Code Coverage
Collect Code Coverage reports for web applications using Playwright or Cypress
Last updated
Collect Code Coverage reports for web applications using Playwright or Cypress
Last updated
Code coverage is a popular technique for measuring what parts of the source code have been executed while running tests. It is commonly used to determine how thoroughly a test suite exercises a particular codebase.
Playwright and Cypress both support collecting code coverage from the underlying application. When running tests in a distributed and parallel CI environment, Currents collects coverage metrics from distributed, parallel tests; merges the individual coverage reports, and presents coverage information in Currents web dashboard.
When running browser-based end-to-end or component tests, we can talk about various types of "coverage".
Code coverage
Code coverage measures what parts of the source code were executed and how often. Code coverage metrics are related to code abstracts - lines of code, if
statements (branches), functions and so on.
Functional UI coverage
Functional UI coverage determines how well software's functional requirements are tested, such as navigation and user interactions. It measures what end-user workflows have been tested and if the software performs as expected.
This guide focuses on Code Coverage, specifically - on how to report Code Coverage to Currents when using Playwright and Cypress testing frameworks.
Code instrumentation
The frontend source code goes through a transpilation before being loaded into a browser. It can be a manual build / bundling stage that you manage yourself (using tools like webpack, esbuild, rollup, swc etc.) or a build step of a popular frontend framework like vite, nextjs, remix, svelte, angular.
During the build phase we instrument the compiled code - for example, increment a counter before function invocations or before entering an if
statement. Running the instrumented code activates the counters and that's how we measure the coverage.
Instrumentation is the traditional way to generate coverage metrics on different browsers and JS engines.
Instanbul is a popular ecosystem of coverage-related tools - it is widely used to instrument code and generate coverage reports.
V8 Code Coverage
An alternative approach is to use the built-in capabilities of Javascript engines. For example, NodeJS and chromium-based browsers use V8, which collects coverage metrics while executing JS code.
There's no need to instrument the code in V8 - one can get the metrics by sending a series of API calls. It is common to transform the output of V8 coverage report to other popular formats.

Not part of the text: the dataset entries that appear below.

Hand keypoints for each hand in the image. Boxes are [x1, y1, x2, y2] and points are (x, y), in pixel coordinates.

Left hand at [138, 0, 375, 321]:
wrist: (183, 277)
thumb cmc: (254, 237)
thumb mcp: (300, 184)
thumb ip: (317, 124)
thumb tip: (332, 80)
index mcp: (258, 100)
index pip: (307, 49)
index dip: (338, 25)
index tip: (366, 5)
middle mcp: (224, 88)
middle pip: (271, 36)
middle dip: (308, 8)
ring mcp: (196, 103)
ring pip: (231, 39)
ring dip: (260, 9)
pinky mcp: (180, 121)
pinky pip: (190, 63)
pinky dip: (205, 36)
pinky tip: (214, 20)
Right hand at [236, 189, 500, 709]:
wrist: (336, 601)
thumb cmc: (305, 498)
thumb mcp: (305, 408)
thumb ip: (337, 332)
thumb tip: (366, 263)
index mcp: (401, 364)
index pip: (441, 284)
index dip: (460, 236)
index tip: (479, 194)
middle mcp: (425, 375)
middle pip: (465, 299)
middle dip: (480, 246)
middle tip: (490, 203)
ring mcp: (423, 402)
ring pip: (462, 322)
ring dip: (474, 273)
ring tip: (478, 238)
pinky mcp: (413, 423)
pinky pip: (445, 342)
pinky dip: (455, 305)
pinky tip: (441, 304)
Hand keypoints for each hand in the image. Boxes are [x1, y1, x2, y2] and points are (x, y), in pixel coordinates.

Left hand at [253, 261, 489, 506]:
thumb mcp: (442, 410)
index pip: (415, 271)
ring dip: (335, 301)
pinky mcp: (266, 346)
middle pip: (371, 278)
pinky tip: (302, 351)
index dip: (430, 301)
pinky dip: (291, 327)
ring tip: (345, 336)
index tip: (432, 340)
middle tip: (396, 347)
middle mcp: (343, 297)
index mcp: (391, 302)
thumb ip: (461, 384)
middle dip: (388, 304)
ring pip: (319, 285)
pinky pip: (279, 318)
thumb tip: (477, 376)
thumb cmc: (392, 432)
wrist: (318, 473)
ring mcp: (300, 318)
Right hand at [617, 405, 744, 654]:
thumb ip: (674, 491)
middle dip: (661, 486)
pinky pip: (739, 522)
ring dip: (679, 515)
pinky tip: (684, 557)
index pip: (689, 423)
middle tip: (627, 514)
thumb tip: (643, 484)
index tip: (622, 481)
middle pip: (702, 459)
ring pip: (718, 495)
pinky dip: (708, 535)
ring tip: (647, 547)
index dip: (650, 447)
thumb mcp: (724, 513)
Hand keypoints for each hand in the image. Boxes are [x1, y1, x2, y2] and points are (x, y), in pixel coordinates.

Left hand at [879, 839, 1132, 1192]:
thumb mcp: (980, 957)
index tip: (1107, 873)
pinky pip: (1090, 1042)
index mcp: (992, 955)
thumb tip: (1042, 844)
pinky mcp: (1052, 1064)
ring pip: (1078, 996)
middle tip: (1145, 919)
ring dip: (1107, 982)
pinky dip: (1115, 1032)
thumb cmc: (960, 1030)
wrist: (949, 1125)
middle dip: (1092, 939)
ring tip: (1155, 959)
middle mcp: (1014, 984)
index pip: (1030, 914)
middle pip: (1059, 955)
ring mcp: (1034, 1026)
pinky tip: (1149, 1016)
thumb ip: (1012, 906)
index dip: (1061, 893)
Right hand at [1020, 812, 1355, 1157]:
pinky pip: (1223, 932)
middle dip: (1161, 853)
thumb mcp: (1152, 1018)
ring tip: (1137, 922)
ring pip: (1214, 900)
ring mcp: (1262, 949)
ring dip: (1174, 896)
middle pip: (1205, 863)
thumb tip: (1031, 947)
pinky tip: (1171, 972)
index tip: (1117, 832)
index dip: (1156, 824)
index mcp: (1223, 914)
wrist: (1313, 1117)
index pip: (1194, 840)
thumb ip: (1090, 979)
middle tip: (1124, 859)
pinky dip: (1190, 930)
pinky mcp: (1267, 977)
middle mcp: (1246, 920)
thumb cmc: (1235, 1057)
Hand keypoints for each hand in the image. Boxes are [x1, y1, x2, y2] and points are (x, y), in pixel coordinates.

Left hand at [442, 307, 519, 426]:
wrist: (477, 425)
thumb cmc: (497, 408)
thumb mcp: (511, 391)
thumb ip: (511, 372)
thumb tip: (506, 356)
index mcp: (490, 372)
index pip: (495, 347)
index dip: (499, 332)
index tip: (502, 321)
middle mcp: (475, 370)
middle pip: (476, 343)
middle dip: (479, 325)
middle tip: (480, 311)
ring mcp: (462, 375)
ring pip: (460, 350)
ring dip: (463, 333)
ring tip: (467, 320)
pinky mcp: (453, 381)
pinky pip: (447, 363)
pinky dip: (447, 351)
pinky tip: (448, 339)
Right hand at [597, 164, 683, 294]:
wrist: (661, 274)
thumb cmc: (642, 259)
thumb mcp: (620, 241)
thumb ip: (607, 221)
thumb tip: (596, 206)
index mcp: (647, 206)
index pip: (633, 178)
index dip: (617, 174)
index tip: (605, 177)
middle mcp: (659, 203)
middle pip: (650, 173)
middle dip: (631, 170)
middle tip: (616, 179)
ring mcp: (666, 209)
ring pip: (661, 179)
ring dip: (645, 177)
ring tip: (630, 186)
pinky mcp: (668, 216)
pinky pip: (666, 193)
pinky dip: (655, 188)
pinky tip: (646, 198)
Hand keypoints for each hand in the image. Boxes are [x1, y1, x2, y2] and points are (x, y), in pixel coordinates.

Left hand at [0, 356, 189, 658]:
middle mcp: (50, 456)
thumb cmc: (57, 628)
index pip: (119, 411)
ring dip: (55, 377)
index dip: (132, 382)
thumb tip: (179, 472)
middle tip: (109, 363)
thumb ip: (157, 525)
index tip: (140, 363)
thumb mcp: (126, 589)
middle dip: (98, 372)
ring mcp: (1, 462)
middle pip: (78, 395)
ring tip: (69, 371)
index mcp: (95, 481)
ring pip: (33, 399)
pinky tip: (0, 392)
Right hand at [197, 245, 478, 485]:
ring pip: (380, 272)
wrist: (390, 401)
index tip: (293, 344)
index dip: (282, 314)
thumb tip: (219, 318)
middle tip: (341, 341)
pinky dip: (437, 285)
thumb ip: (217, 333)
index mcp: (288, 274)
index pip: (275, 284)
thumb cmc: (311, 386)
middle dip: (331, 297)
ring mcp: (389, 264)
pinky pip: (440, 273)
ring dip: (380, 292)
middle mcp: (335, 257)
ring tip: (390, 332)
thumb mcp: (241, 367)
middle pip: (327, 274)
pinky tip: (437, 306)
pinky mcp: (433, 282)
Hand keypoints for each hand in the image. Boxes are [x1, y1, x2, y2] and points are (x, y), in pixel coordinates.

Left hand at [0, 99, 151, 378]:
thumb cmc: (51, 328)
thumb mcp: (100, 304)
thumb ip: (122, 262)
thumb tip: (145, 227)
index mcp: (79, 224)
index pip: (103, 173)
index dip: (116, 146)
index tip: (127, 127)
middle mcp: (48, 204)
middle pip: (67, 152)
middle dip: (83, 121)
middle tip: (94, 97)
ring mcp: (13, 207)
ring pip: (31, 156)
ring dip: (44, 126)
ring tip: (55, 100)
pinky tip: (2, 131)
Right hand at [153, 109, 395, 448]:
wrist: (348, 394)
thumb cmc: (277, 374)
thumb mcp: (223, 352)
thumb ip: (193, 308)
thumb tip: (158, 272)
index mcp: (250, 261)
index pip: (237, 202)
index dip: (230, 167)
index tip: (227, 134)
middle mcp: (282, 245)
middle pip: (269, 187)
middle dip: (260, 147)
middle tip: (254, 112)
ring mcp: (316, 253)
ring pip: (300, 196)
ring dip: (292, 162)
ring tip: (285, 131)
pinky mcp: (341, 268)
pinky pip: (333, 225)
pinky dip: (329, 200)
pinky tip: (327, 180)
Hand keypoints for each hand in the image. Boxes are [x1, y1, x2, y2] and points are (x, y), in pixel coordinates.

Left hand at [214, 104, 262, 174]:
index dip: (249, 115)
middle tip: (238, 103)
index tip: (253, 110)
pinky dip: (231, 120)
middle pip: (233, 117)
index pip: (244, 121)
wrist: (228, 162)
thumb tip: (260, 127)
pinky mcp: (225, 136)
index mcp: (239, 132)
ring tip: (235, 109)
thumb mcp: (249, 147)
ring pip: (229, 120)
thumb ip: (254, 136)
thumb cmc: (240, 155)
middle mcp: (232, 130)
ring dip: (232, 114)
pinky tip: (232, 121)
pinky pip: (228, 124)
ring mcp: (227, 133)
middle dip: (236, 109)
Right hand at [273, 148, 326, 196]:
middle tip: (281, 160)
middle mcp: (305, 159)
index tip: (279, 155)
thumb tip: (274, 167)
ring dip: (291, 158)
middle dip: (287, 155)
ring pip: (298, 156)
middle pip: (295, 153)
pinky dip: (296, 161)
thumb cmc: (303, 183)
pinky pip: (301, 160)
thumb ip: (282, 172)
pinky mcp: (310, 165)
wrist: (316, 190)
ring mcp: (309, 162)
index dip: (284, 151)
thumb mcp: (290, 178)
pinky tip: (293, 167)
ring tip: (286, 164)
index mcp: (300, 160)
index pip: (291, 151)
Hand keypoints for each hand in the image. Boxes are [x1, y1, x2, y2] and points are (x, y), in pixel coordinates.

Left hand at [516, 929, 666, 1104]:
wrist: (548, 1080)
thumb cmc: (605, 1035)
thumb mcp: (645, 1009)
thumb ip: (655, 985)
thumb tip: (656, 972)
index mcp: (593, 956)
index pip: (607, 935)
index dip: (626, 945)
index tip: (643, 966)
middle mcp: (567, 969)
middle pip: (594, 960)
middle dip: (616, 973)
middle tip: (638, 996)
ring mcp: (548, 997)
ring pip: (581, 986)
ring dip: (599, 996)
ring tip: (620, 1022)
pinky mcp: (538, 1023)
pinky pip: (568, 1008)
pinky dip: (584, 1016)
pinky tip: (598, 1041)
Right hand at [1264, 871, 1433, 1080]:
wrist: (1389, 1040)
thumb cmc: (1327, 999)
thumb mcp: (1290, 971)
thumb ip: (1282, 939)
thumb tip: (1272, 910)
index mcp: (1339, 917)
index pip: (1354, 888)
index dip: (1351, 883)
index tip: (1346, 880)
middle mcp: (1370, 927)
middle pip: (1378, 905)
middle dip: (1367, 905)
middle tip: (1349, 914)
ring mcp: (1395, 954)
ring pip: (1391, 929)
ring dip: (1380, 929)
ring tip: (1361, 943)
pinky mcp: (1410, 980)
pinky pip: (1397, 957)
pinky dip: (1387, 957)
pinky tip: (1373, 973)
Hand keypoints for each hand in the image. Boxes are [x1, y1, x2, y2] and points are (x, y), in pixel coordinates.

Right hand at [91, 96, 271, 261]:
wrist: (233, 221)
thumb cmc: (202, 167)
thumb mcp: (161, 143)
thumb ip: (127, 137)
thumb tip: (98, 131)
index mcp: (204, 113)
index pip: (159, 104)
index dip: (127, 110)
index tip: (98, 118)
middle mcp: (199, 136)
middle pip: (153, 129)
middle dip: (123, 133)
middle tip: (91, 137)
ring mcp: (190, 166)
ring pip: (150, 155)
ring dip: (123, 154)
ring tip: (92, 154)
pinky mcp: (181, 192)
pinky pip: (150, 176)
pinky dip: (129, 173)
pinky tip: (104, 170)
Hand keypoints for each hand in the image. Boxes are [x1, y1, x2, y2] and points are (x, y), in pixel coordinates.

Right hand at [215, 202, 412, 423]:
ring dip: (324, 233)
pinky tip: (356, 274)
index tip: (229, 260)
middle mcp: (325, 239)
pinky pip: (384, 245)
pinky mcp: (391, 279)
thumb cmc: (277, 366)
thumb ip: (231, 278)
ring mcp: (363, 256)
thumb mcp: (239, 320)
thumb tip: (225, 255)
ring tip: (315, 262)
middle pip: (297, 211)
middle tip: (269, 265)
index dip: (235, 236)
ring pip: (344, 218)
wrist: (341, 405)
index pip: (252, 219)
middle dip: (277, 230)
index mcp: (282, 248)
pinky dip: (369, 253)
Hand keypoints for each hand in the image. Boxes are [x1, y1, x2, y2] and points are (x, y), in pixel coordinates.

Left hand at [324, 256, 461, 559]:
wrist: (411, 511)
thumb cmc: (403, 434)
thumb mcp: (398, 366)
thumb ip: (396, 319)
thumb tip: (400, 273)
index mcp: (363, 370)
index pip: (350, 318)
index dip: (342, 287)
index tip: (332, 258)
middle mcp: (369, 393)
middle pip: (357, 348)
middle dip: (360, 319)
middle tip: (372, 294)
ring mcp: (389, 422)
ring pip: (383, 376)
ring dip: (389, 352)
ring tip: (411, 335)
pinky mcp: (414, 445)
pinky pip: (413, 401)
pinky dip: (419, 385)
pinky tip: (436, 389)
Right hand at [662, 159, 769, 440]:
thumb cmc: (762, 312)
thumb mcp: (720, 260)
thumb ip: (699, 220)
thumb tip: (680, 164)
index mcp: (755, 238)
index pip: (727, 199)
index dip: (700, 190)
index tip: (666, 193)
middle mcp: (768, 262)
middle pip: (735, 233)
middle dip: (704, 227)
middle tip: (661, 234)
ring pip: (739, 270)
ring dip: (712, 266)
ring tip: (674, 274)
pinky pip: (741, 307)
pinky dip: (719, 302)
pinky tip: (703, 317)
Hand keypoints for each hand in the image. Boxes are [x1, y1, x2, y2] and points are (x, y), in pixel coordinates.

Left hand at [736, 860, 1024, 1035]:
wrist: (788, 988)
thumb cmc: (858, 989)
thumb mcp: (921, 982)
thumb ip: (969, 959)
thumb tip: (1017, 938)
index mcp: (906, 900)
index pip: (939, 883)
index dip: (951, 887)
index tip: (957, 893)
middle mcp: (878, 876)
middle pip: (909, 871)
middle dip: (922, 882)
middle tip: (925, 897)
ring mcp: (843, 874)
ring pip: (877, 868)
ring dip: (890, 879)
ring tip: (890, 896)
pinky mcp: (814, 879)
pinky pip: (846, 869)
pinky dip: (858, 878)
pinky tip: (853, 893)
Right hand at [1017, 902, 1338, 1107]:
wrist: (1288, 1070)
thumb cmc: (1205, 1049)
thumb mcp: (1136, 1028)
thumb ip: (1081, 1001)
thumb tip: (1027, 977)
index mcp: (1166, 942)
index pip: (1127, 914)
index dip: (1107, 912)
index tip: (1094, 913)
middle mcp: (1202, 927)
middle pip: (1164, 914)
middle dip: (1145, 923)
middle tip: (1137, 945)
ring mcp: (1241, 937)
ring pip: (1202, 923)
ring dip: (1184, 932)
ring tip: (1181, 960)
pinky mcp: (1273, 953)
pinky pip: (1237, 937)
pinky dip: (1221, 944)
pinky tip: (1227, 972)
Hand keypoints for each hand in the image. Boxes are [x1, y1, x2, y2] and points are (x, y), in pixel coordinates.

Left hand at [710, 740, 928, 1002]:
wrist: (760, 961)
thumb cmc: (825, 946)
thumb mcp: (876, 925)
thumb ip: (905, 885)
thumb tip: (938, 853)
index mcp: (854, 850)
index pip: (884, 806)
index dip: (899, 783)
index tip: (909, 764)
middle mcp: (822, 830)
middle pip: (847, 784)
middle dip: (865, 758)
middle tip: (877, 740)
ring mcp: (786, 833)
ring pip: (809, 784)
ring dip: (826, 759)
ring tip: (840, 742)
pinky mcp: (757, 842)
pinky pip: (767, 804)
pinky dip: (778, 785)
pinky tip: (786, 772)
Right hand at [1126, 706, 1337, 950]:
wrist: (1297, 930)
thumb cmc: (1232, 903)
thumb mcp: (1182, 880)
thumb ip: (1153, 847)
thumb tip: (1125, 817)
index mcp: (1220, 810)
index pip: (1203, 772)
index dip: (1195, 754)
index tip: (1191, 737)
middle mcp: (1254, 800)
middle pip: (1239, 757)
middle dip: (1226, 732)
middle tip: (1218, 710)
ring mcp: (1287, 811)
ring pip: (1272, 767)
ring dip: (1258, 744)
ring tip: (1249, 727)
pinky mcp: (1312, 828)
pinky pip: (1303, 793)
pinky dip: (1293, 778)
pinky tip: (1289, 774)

Web automation tools like Cypress, Selenium or Playwright run your application in a browser. The tests navigate to various routes, interact with the page components - every interaction activates certain parts of the code and populates the coverage information.
Each individual test creates a partial coverage report. At the end of each test, we need to collect those fragments and merge them to create a complete snapshot of what parts of the source code are "covered" by your testing suite.
Code coverage metrics include line coverage, branch coverage, function coverage, and statement coverage.
Line coverage measures the percentage of lines of code that have been called
Branch coverage measures the percentage of if/else code branches that have been checked
Function coverage measures the percentage of a program's functions that have been called
Statement coverage measures the percentage of a program's statements that have been called
Read more about Code Coverage metrics meaning
As your test suite grows and you start running tests in CI, often in parallel, you need to start maintaining the merging of coverage reports from multiple containers or shards, identifying changes in coverage metrics and tracing changes.
Currents simplifies this process by:
Collecting coverage reports from distributed CI machines
Handling test retries and interrupted runs accurately
Uploading raw coverage reports for processing in the background
Tracking coverage metrics over time, with support for filtering by tags, git metadata, and more
The current version only shows aggregated cross-file coverage metrics.
Only finished runs contribute to coverage reports. A run is finished if it reported results for all spec files and tests. Cancelled and timed-out runs are not considered finished, thus Currents will ignore their coverage reports.
Currents collects, aggregates and stores the coverage information for recorded runs together with the associated metadata like git commit info or tags. After enabling code coverage for your testing suite, you'll be able to browse the code coverage details for individual runs, as well as explore trends and aggregated coverage metrics.